Background
It is known that random branching costs significant overhead. And there was a post in SO answering such question.
Similar performance impact can be seen with jump instructions in many CPU architectures. And there was a post in SO for such theme as well
So if you used programming patterns like function pointer or just normal inheritable C++ class based function call, we have to pay the cost of branch miss.
Even for the most advanced hardware branch prediction algorithms can only do globally shared address history based branch prediction, and perhaps it may speculatively fetch the branch target address code and so on.
But by definition, it won't work for the first execution.

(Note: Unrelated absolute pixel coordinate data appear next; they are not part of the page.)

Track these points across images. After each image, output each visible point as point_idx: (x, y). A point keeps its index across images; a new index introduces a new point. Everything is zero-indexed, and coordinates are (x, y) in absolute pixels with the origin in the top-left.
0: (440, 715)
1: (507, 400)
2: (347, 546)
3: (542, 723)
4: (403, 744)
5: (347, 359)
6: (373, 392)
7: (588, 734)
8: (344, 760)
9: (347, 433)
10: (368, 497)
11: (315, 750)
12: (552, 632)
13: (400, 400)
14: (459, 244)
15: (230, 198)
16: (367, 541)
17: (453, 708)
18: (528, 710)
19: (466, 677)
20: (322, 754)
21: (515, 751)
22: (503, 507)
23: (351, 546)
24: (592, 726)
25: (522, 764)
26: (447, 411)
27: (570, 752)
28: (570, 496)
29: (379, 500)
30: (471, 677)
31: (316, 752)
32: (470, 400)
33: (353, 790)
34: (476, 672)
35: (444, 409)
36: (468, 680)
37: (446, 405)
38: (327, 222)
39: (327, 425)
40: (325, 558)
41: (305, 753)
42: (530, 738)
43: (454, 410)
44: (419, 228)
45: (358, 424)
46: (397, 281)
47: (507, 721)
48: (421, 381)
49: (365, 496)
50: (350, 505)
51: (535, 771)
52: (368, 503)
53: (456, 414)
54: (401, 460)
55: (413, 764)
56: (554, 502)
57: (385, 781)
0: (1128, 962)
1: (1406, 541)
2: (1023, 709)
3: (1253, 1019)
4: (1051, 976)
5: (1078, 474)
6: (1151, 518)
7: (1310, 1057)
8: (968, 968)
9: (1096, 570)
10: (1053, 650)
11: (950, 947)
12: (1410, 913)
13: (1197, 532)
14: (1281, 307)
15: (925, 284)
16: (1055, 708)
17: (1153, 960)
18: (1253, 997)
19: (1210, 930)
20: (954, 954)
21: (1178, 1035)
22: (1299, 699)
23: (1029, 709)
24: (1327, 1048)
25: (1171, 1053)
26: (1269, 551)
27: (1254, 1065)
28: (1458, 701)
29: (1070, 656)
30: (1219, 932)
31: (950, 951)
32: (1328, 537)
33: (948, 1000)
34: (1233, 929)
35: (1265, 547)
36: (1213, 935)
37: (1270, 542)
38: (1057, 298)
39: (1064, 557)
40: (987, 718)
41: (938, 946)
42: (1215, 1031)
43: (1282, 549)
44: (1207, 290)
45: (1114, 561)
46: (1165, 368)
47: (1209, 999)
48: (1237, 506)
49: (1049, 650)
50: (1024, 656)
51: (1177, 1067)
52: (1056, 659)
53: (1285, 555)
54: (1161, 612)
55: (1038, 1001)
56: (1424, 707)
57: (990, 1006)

Many embedded appliance, smartphones, etc should demand maximum performance at
- boot time
- first execution of an application like browser
Which calls millions of function calls and may not want to change there software architecture significantly like converting all indirect jumps into direct jumps...

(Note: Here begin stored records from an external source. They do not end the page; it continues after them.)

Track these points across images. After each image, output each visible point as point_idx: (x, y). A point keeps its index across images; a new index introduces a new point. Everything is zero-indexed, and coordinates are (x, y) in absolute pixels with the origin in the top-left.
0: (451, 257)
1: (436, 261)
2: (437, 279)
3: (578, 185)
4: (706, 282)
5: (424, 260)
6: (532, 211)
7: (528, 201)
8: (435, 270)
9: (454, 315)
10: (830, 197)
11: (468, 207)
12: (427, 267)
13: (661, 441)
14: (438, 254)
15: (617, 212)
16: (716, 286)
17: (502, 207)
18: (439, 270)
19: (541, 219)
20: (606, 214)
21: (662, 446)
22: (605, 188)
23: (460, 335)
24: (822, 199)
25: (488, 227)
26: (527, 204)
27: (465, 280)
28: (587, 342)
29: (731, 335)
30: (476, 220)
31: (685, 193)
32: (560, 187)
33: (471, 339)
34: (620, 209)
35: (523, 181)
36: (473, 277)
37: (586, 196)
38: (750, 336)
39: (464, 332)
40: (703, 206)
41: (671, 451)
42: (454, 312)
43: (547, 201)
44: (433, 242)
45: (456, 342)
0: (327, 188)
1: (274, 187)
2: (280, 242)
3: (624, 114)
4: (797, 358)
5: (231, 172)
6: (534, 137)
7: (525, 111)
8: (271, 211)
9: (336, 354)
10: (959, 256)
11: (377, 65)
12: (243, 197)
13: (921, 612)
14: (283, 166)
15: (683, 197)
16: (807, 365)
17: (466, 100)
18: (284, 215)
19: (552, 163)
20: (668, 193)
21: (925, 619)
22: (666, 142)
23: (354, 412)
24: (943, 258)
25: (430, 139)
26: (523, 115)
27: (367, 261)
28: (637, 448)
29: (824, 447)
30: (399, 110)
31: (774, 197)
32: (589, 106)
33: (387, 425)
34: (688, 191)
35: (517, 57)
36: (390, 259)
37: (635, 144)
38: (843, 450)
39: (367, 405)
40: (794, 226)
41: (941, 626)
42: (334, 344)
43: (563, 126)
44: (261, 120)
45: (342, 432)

If the conditions are as follows,
Conditions:
- must run at top speed
- at the first run
or - the jump looks completely random to the cpu
- at the first run
Is the following best to achieve the result?
And I want to know any example that does dynamic/static code rewrite of indirect to direct jumps.
How to get maximum performance:
- always use either branch likely or unlikely
- use prelink
- use mlock or readahead, cacheflush(ICACHE) the function call
- rewrite indirect jumps to direct jumps dynamically or statically
(found a paper written in 1996 by Bradley M Kuhn for static rewrite for some case)
The paper I found was translating virtual function calls to static function call at source code level, but binary link time optimization seemed better for the software developer point of view.